Alte Liebe

Titelbild Alte Liebe

Tragikomödie nach dem Roman von Elke Heidenreich und Bernd Schröder

Premiere am 1. Juli 2017 auf der Kleinen Bühne im Alten Arresthaus

Alte Liebe rostet nicht. Oder doch? Nach vierzig Jahren Ehe fragen sich Lore und Harry, was denn nun ist mit der Liebe? Ist sie noch da? Wie hat sie sich verändert? Muss sie sich schleunigst ändern, um zu bleiben? Die Zeit ist jedenfalls nicht spurlos an ihnen vorübergegangen. Die leidenschaftliche Lore hat Angst, bald mit dem frisch pensionierten Harry nur noch untätig im Garten zu sitzen. Harry sieht genau das deutlich gelassener. Nur in einem sind sich die Alt-Achtundsechziger einig: Ihre Tochter Gloria hat alles nur Mögliche im Leben falsch gemacht!

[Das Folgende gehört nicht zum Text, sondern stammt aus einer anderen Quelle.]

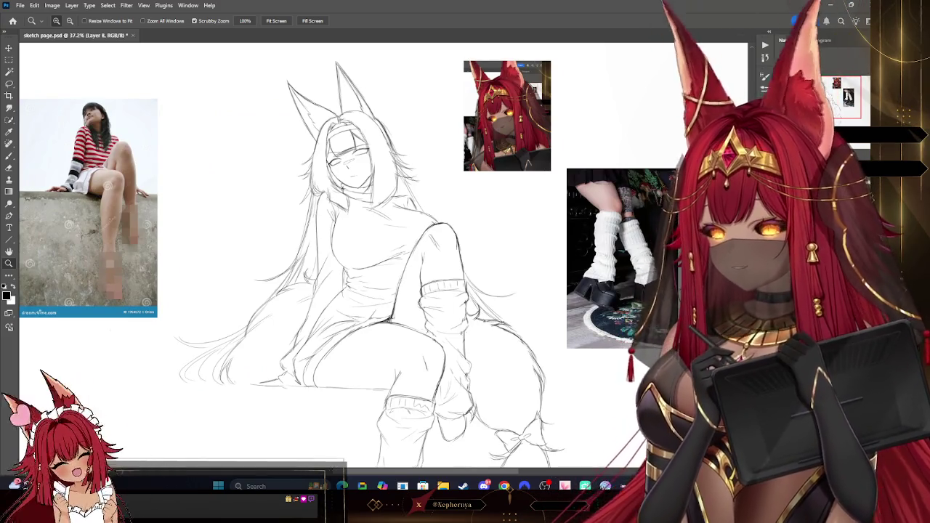
key(ctrl+shift+alt+n)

Und nun will sie auch noch in dritter Ehe einen steinreichen Industriellen heiraten, der ihr Vater sein könnte. Wie konnte es so weit kommen?

Komischer und anrührender sind die Szenen einer Ehe selten erzählt worden. Elke Heidenreich und Bernd Schroeder erzählen in umwerfenden Dialogen die Geschichte eines Ehepaars, in der sich eine ganze Generation wiedererfinden kann. Schroff und zärtlich, kratzbürstig und versöhnlich, ungeduldig und schwelgend in "Weißt du noch"-Sentimentalität, ewig hadernd mit dem Lauf der Welt und den Sprüchen des Partners, aber auch voller Selbstzweifel.

Sie: “Harry ...”
Er: “Ja?”
Sie: “Ich glaube, ich liebe dich noch.”
Er: “Sag mir Bescheid, wenn du es genau weißt.”
Sie: “Du alter Blödmann.”

Inszenierung: Petra Schumacher
Bühne: Flavia Schwedler
Kostüme: Gabriele Kortmann
Technische Leitung: Harald Witt

Spieldauer ca. 1 Stunde und 50 Minuten / eine Pause

Mit: Bettina Muckenhaupt (Lore) und Stefan Preiss (Harry)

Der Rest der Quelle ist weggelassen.